Benjamin Netanyahu Could Be Heading for a Fifth Term. Or to Court
Israel’s economy is humming, but corruption allegations are swirling around the prime minister, and critics say the country’s democracy is at risk.

As the main weapons buyer for the Israel Defense Forces, Shmuel Tzuker spent years selecting everything from trousers to drones for the country’s troops. Just about anything the IDF buys will be used in action sooner or later—probably sooner—a reality that Tzuker, a ramrod-straight former infantry officer, understood better than most. He’d spent 31 years in the army, overcoming a severe wound from an Egyptian artillery shell to go on to fight in virtually every Israeli theater.

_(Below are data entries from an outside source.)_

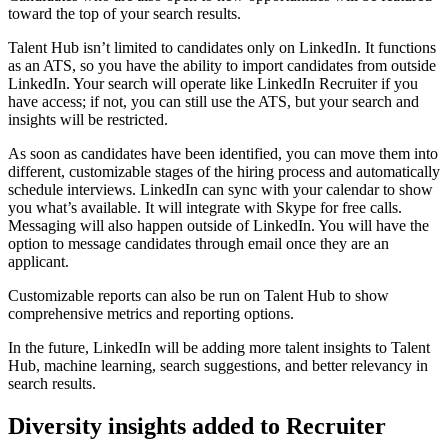
toward the top of your search results.
Talent Hub isn’t limited to candidates only on LinkedIn. It functions
as an ATS, so you have the ability to import candidates from outside
LinkedIn. Your search will operate like LinkedIn Recruiter if you
have access; if not, you can still use the ATS, but your search and
insights will be restricted.
As soon as candidates have been identified, you can move them into
different, customizable stages of the hiring process and automatically
schedule interviews. LinkedIn can sync with your calendar to show
you what’s available. It will integrate with Skype for free calls.
Messaging will also happen outside of LinkedIn. You will have the
option to message candidates through email once they are an
applicant.
Customizable reports can also be run on Talent Hub to show
comprehensive metrics and reporting options.
In the future, LinkedIn will be adding more talent insights to Talent
Hub, machine learning, search suggestions, and better relevancy in
search results.
Diversity insights added to Recruiter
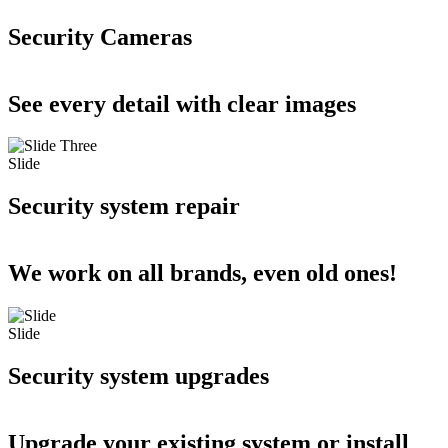
Security Cameras
See every detail with clear images
Slide
Security system repair
We work on all brands, even old ones!
Slide
Security system upgrades
Upgrade your existing system or install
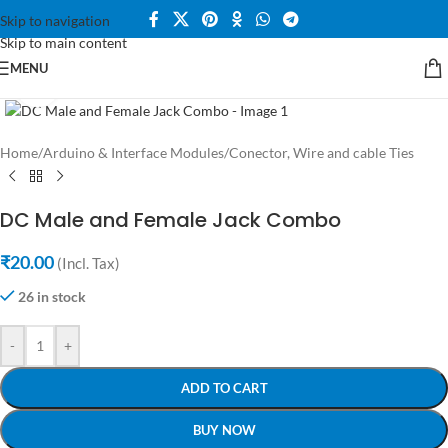
Skip to navigation
Skip to main content
MENU
Click to enlarge
Home
/
Arduino & Interface Modules
/
Conector, Wire and cable Ties
DC Male and Female Jack Combo
₹
20.00
(Incl. Tax)
26 in stock
-
+
ADD TO CART
BUY NOW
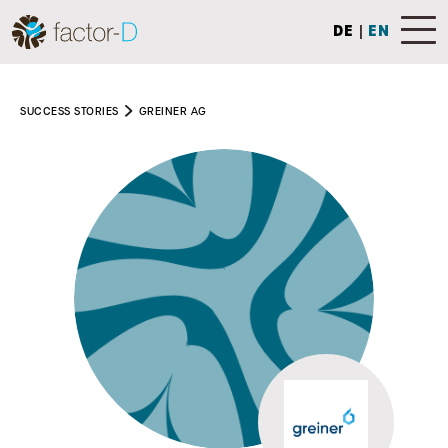
DE
|
EN
SUCCESS STORIES
GREINER AG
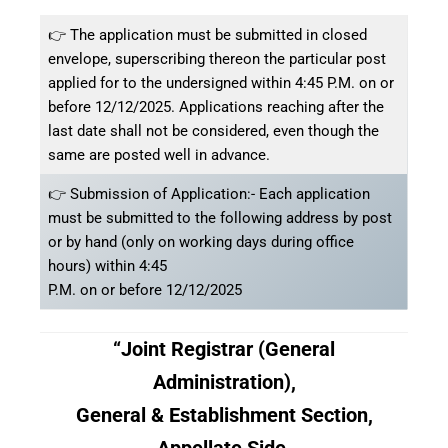
👉 The application must be submitted in closed
envelope, superscribing thereon the particular post
applied for to the undersigned within 4:45 P.M. on or
before 12/12/2025. Applications reaching after the
last date shall not be considered, even though the
same are posted well in advance.
👉 Submission of Application:- Each application
must be submitted to the following address by post
or by hand (only on working days during office
hours) within 4:45
P.M. on or before 12/12/2025
“Joint Registrar (General
Administration),
General & Establishment Section,
Appellate Side,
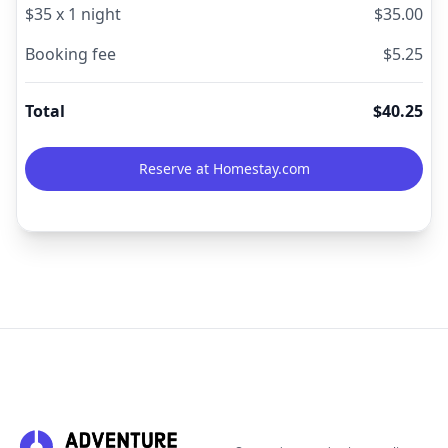
$
35
x
1
night
$
35.00
Booking fee
$
5.25
Total
$
40.25
Reserve at Homestay.com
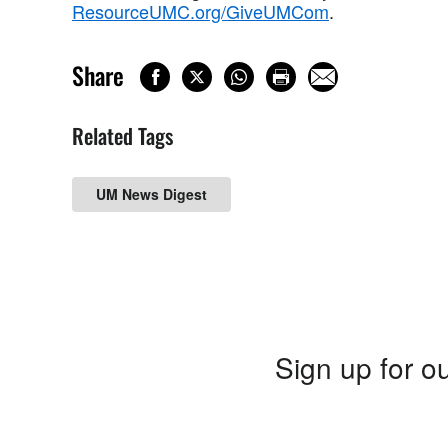
ResourceUMC.org/GiveUMCom
.
Share
Related Tags
UM News Digest
Sign up for ou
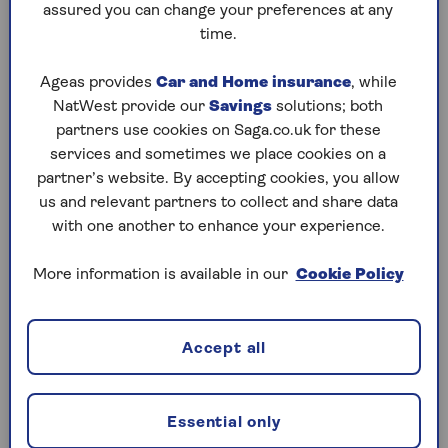
Do you have to pay Capital Gains
assured you can change your preferences at any
time.
Tax when downsizing?
Normally, you don’t pay Capital Gains Tax when you
Ageas provides
Car and Home insurance
, while
sell your home to downsize to a smaller one. As
NatWest provide our
Savings
solutions; both
long as you have lived in your current home as your
partners use cookies on Saga.co.uk for these
main residence the entire time you’ve owned it,
services and sometimes we place cookies on a
have never rented it out or used part of it for a
partner’s website. By accepting cookies, you allow
business, and your land is smaller than 5,000
us and relevant partners to collect and share data
square metres or just over one acre, then you will
with one another to enhance your experience.
not have to pay Capital Gains Tax when downsizing.
More information is available in our
Cookie Policy
If you do have to pay Capital Gains Tax on your
current property, the amount you pay will be based
on your income. For basic rate taxpayers, you will
Accept all
be charged a rate of 18% on any gains, while for
higher rate taxpayers you will be charged at 28%.
Essential only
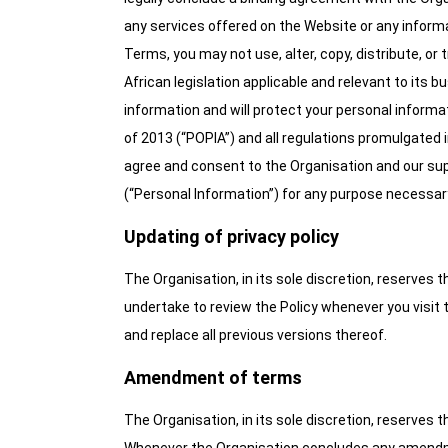
any services offered on the Website or any inform
Terms, you may not use, alter, copy, distribute, o
African legislation applicable and relevant to its 
information and will protect your personal informa
of 2013 (“POPIA”) and all regulations promulgated
agree and consent to the Organisation and our supp
(“Personal Information”) for any purpose necessary
Updating of privacy policy
The Organisation, in its sole discretion, reserves 
undertake to review the Policy whenever you visit 
and replace all previous versions thereof.
Amendment of terms
The Organisation, in its sole discretion, reserve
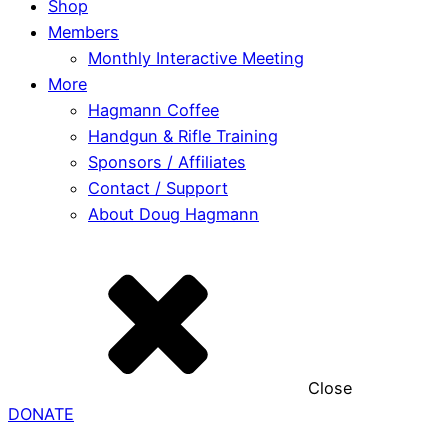
Shop
Members
Monthly Interactive Meeting
More
Hagmann Coffee
Handgun & Rifle Training
Sponsors / Affiliates
Contact / Support
About Doug Hagmann
Close
DONATE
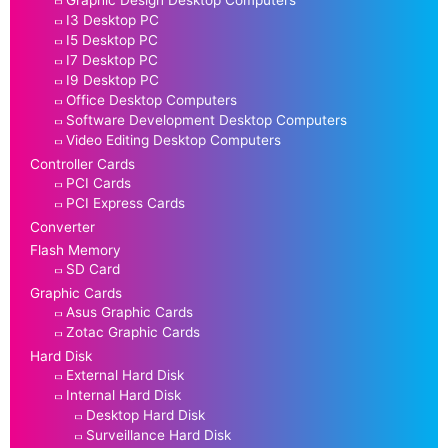
I3 Desktop PC
I5 Desktop PC
I7 Desktop PC
I9 Desktop PC
Office Desktop Computers
Software Development Desktop Computers
Video Editing Desktop Computers
Controller Cards
PCI Cards
PCI Express Cards
Converter
Flash Memory
SD Card
Graphic Cards
Asus Graphic Cards
Zotac Graphic Cards
Hard Disk
External Hard Disk
Internal Hard Disk
Desktop Hard Disk
Surveillance Hard Disk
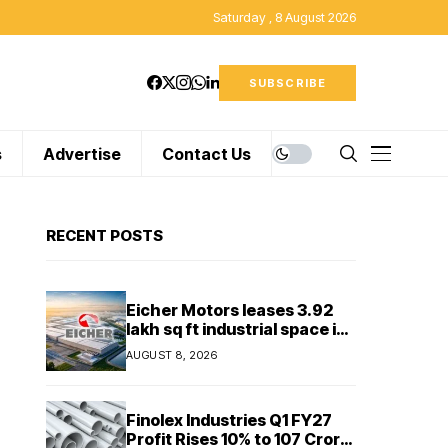
Saturday , 8 August 2026
SUBSCRIBE
s
Advertise
Contact Us
RECENT POSTS
Eicher Motors leases 3.92
lakh sq ft industrial space in
Sriperumbudur to
AUGUST 8, 2026
strengthen supply chain
Finolex Industries Q1 FY27
Profit Rises 10% to ₹107 Crore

In the summer of 2014, Tzuker was preoccupied with a request from the navy for four patrol vessels suitable for policing the Mediterranean coastline, protecting natural gas platforms, and assisting in Israel’s next conflict. Surface ships play a minor role in the country’s defense doctrine—Hezbollah and Hamas are not maritime powers—so the size requirements were modest. The plan was to spend about $400 million on ships that displaced 1,200 tons of water. (By comparison, the U.S. Navy’s front-line destroyers displace about 9,000 tons.) Few European or U.S. builders would bother with such a contract, so Tzuker began soliciting bids from South Korea.